A British-Columbian trucker saved a moose baby buried in the snow last week while on the road in the northern part of the province during his shift.
“I saw something weird coming out of the snow. I was not sure what it was. ”
What was not the surprise of Wayne Rowley in becoming aware that what he saw exceed a snow bank, it was actually the legs of a young moose unable to emerge.
he man was on a forest road near Vanderhoof, in the north of the province, where heavy snow had made it difficult for moose in the area.

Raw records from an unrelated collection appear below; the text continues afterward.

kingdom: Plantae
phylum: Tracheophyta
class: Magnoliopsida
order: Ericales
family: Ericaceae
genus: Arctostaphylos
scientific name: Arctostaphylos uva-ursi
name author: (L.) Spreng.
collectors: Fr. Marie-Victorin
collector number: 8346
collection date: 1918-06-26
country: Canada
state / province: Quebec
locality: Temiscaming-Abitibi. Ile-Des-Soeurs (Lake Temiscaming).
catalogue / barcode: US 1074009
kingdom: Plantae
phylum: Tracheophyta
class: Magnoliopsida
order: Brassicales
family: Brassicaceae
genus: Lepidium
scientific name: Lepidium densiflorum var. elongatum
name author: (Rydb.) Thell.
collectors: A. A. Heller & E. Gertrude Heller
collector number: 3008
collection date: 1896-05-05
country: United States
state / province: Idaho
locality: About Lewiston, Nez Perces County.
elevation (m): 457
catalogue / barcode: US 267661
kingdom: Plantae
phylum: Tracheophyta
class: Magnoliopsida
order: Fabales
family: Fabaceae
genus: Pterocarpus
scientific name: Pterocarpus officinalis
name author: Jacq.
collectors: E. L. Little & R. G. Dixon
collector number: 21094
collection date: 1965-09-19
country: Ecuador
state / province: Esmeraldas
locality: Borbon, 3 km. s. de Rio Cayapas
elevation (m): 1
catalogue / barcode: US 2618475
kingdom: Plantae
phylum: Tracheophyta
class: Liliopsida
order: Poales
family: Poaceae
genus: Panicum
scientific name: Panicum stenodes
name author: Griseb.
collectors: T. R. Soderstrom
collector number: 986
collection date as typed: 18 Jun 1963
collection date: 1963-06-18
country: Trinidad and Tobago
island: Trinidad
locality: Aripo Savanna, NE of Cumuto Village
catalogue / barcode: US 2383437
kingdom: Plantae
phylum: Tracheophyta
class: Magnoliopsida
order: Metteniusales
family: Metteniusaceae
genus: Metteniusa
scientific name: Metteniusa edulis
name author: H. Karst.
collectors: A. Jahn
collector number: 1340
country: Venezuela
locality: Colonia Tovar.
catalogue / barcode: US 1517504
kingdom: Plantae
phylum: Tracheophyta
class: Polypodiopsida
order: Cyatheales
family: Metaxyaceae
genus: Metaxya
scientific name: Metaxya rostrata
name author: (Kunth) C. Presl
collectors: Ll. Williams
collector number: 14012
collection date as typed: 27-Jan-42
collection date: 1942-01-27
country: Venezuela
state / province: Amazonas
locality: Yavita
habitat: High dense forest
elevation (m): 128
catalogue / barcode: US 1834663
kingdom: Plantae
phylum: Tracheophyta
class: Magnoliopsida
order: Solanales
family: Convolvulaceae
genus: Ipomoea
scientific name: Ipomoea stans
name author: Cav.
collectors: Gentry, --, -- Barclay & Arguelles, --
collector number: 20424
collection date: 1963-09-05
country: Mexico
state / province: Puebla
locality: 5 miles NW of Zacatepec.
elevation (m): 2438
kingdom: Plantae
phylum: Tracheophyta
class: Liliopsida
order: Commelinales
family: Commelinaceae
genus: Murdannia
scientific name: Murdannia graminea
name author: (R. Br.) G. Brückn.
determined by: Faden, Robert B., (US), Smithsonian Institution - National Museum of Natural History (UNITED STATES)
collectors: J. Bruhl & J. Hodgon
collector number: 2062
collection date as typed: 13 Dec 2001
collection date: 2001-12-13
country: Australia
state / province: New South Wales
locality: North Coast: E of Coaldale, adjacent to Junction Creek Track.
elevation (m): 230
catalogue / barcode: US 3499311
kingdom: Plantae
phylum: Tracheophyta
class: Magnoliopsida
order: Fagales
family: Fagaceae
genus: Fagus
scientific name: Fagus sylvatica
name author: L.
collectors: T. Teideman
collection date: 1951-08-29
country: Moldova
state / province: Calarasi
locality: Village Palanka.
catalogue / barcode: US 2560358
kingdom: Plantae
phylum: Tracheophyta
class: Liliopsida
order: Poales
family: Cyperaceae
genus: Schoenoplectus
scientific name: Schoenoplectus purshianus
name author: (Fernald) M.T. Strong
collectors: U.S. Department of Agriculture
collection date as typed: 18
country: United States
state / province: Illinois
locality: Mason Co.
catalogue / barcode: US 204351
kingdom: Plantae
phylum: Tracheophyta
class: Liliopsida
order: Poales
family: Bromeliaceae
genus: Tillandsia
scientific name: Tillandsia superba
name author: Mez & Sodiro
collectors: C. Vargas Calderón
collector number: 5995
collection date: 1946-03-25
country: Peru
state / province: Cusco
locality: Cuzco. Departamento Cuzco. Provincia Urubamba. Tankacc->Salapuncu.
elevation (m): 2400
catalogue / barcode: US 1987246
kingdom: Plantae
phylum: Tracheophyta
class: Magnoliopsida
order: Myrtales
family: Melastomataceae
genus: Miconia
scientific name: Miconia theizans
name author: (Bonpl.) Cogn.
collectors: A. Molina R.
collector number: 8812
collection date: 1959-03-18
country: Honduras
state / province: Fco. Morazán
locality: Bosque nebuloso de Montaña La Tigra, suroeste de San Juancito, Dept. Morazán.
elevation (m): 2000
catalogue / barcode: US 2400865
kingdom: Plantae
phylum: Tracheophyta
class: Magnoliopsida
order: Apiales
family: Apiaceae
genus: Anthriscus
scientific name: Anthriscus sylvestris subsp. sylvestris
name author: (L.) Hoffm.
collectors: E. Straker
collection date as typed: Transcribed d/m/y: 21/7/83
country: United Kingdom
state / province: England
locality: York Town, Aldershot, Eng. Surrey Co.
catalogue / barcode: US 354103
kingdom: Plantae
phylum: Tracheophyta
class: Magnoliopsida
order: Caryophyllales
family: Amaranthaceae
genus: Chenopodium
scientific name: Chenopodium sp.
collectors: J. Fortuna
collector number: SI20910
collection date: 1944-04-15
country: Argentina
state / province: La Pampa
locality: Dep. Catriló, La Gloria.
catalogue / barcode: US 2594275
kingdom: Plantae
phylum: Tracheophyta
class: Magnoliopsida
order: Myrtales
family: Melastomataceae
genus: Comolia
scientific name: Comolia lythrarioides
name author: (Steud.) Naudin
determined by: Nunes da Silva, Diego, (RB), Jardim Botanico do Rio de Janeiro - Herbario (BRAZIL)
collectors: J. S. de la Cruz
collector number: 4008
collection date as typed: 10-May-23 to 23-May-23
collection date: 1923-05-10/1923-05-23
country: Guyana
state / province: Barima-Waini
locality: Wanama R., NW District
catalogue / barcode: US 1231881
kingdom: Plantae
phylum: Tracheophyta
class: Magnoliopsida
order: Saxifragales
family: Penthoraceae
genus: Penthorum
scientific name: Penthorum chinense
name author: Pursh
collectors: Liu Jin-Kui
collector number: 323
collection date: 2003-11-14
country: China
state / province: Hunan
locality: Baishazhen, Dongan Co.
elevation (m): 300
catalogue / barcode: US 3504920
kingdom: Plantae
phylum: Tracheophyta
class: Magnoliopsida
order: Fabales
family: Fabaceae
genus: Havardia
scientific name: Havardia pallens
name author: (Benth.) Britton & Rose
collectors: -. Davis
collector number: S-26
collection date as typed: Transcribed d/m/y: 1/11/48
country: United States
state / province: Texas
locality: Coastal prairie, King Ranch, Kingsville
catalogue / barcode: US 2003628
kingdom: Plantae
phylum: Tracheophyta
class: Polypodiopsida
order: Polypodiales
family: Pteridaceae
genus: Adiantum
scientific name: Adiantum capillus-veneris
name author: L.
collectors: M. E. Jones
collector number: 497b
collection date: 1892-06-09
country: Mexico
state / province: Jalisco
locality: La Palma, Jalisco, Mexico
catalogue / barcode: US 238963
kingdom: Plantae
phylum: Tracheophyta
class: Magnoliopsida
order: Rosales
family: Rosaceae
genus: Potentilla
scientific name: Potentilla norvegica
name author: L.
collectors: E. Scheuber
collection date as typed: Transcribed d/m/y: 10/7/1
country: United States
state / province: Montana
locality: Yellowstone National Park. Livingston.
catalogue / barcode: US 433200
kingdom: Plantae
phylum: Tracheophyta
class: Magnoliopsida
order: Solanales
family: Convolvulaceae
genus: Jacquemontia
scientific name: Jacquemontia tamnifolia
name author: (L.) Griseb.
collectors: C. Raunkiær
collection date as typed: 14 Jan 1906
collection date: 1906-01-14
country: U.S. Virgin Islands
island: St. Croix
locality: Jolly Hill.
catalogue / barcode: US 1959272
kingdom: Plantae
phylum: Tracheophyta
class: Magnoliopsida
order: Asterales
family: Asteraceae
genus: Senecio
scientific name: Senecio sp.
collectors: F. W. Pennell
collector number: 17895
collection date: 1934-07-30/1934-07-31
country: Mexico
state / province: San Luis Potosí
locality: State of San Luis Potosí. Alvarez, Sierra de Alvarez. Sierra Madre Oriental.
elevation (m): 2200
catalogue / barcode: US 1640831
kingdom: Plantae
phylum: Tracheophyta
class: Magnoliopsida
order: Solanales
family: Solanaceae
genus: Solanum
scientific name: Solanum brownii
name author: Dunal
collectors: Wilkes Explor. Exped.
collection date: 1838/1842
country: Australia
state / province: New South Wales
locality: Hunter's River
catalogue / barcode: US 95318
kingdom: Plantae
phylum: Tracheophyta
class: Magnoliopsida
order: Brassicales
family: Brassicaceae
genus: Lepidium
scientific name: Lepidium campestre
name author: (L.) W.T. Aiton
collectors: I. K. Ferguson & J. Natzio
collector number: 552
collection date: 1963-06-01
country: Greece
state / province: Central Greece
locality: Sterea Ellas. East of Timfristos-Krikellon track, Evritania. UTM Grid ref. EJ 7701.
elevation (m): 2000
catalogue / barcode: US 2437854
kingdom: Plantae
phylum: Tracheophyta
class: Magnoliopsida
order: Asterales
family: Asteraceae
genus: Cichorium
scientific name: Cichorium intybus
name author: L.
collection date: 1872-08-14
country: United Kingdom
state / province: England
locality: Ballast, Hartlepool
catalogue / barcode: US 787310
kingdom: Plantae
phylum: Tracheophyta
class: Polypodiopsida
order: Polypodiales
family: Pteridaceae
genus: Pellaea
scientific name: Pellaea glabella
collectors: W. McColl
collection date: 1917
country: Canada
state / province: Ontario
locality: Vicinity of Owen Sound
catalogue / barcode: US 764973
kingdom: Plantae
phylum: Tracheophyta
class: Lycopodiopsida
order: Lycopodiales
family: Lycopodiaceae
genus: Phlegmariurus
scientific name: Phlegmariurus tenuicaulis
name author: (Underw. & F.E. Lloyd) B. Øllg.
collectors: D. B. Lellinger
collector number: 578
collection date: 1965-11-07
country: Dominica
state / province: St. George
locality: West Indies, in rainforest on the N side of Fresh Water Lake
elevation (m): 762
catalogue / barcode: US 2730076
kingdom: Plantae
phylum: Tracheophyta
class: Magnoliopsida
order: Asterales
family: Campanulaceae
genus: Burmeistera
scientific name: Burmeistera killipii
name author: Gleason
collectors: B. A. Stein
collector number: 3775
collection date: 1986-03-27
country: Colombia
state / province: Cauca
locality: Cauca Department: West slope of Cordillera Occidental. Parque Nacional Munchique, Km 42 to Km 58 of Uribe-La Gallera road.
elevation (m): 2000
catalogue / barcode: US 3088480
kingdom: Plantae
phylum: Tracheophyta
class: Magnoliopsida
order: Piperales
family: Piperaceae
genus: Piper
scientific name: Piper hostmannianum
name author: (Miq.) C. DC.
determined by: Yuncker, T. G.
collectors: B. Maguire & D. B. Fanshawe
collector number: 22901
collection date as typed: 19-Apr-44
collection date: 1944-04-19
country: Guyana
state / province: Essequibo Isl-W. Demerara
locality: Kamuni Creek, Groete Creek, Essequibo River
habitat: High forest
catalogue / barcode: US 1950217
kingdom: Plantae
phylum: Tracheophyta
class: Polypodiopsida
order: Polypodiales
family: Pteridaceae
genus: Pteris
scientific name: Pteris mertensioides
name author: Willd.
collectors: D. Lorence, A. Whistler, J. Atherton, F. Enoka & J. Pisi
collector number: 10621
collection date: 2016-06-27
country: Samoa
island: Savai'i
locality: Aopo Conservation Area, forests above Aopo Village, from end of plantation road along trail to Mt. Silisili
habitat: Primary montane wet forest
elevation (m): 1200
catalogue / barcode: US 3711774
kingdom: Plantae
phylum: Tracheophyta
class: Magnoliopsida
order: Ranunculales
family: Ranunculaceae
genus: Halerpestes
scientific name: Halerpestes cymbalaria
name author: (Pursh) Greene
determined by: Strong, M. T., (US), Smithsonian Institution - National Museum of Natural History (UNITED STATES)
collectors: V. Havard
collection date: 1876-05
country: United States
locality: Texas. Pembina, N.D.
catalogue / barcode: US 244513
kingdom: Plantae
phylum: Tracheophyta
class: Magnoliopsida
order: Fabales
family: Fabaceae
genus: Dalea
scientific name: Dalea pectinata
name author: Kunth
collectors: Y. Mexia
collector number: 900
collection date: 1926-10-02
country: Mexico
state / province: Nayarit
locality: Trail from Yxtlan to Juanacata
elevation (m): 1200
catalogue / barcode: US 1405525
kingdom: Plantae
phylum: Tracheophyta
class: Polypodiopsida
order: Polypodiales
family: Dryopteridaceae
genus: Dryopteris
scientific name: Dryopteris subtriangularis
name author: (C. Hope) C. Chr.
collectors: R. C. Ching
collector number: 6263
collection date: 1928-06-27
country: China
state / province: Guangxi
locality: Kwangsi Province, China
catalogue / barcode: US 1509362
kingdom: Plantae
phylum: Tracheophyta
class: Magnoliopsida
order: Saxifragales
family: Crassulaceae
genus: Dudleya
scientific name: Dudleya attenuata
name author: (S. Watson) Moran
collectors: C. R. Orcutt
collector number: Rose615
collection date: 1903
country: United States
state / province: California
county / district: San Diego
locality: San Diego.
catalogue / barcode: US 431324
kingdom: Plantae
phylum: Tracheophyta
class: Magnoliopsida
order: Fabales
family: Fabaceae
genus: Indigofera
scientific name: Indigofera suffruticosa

He explains that he did not believe at the time that the moose was still alive. When he approached, the animal turned in his direction.
“He was watching me without moving,” he recalls.
The trucker grabbed a shovel to clear the moose. He also took some precautions. He explains that he has created a barrier to prevent the moose from being able to hit him.
With the help of another driver, he put a rope around the animal to straighten it on its legs.
“Once released, the moose gave me a funny look and then left,” says the trucker.
A diminishing species
Roy Rea, a professor in the Ecosystem Science and Management Program at the University of Northern British Columbia, says the moose population is dropping dramatically in the province.
It is important to take steps to help animals where possible, he says.
Winter can be particularly difficult for moose, which have more difficulty moving in powdery snow, according to the expert.
Eight moose have died on the roads of the province last week alone, notes Wayne Rowley. They were hit by cars trying to cross highways to avoid snow-covered roads.
Authorities are asking motorists to slow down and pay close attention to animals on the roads.
Brad is a former Senior Fellow at the Schuster Institute for Investigative Journalism at Brandeis University, is an award-winning travel, culture, and parenting writer. His writing has appeared in many of the Canada’s most respected and credible publications, including the Toronto Star, CBC News and on the cover of Smithsonian Magazine. A meticulous researcher who’s not afraid to be controversial, he is nationally known as a journalist who opens people’s eyes to the realities behind accepted practices in the care of children.